A audiência decorreu no Tribunal Federal do Distrito Oriental de Brooklyn, sob a presidência do juiz federal Brian Cogan, o mesmo magistrado que presidiu aos julgamentos de Joaquín «El Chapo» Guzmán e de Genaro García Luna.
Durante a audiência, o juiz Cogan referiu-se às acusações, às penas correspondentes e às implicações da confissão de culpa. Zambada, vestido com o seu uniforme de recluso e sem manifestar qualquer reação física, foi questionado sobre se compreendia as consequências e se tinha algo a declarar.
A este respeito, o condenado respondeu textualmente: «Aceito a responsabilidade pelo que fiz, o que fiz foi errado». Além disso, acrescentou que «aceito a minha pena» e manifestou o desejo de que as suas palavras contribuíssem para que outros não continuassem na vida do crime, afirmando que «A violência tem de acabar no México… Ninguém ganha neste tipo de guerra”.
🚨 México exige respuestas a EE. UU. por el caso de «El Mayo» Zambada
— teleSUR TV (@teleSURtv) July 9, 2026
🔴 La Fiscalía General de la República (FGR) de México ha presentado una nueva solicitud formal de asistencia jurídica internacional al Departamento de Justicia de Estados Unidos.https://t.co/aWtYmRzY1n
Na sequência do pedido dos seus advogados de defesa, liderados por Frank Pérez, o juiz recomendou ao Serviço Prisional que o colocasse numa instalação prisional que dispusesse dos serviços médicos necessários para as suas condições físicas e mentais.

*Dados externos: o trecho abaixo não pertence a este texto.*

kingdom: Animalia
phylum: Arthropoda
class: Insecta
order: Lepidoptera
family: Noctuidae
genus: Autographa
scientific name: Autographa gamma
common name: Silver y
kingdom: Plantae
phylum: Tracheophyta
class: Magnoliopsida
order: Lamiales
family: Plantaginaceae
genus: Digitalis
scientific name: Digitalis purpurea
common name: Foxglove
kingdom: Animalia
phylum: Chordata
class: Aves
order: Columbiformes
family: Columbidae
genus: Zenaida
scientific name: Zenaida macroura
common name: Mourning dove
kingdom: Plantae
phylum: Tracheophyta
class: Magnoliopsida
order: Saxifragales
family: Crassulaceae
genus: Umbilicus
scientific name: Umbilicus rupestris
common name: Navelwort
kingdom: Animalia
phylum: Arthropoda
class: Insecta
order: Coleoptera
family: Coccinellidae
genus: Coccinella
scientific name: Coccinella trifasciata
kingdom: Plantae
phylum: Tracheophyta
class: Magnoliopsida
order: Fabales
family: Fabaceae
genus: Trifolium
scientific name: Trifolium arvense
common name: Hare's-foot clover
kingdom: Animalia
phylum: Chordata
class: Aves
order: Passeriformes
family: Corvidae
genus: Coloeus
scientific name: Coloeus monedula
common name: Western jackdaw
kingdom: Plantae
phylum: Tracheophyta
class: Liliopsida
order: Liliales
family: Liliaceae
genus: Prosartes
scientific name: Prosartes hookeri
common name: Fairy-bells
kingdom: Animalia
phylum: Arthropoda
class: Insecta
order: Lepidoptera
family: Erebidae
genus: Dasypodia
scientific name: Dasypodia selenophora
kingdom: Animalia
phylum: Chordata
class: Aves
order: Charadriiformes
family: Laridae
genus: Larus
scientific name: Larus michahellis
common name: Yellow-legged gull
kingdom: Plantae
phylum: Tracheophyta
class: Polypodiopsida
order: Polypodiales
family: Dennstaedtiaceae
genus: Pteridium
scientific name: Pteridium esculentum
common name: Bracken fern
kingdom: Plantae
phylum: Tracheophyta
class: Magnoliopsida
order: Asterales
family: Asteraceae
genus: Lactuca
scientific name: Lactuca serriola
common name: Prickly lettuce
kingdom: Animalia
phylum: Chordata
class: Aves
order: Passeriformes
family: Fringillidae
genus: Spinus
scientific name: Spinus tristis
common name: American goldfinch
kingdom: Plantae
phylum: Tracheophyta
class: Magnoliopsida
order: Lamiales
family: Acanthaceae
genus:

A sentença não marca necessariamente o fim da odisseia judicial do ex-líder do Cartel de Sinaloa. Embora a sua defesa tenha reiterado que Zambada não procurou cooperar para obter uma redução da pena nem informou membros da sua organização ou funcionários do governo mexicano, não se descarta uma possível cooperação futura.
O Departamento de Justiça poderá propor-lhe um acordo para a elaboração de processos contra criminosos, ex-funcionários, políticos, militares e polícias no México em troca de uma eventual redução da sua pena. A sua defesa salientou que, ao admitir a culpa desde o início, poupou milhões ao governo em despesas e evitou a apresentação de provas e testemunhas num julgamento público.
O procurador federal Joseph Nocella salientou numa carta que «durante décadas, o arguido foi um dos — e talvez o maior — dos traficantes de droga mais prolíficos e poderosos do mundo”, e que pagou milhões em subornos a todos os níveis do governo mexicano, destacando o caso do ex-secretário da Segurança Pública, Genaro García Luna.
Outro dos pontos centrais do processo foi a forma como o traficante de droga foi detido pelas autoridades. Enquanto a versão oficial norte-americana limita a sua detenção a 25 de julho de 2024 no Aeroporto de Santa Teresa, no condado de Doña Ana, Novo México, a defesa apresenta uma narrativa diferente. De acordo com a biografia entregue ao tribunal, Zambada foi atraído para uma reunião sob o pretexto de actuar como mediador para resolver divergências entre funcionários eleitos de Sinaloa.
A defesa afirma que, nessa reunião, foi agredido, amarrado, raptado e levado para um avião privado por Joaquín Guzmán López, filho do «Chapo» Guzmán, para ser transferido para os Estados Unidos. Posteriormente, o processo foi transferido do Texas para Nova Iorque, e o arguido decidiu declarar-se culpado a 25 de agosto de 2025.
A biografia apresentada pela defesa indica que o condenado tem 76 anos, nasceu numa família de camponeses e só frequentou a escola primária. Trabalhou no talho do seu tio até que, aos 19 anos, foi introduzido no tráfico de droga por um amigo, tendo subido na hierarquia até chegar à liderança do Cartel de Sinaloa.
Segundo consta, tem 16 filhos, com idades compreendidas entre os 6 e os 55 anos. No final da sessão, altos funcionários do governo de Donald Trump congratularam-se a si próprios, reiterando as afirmações de que «ninguém está fora do alcance da justiça norte-americana».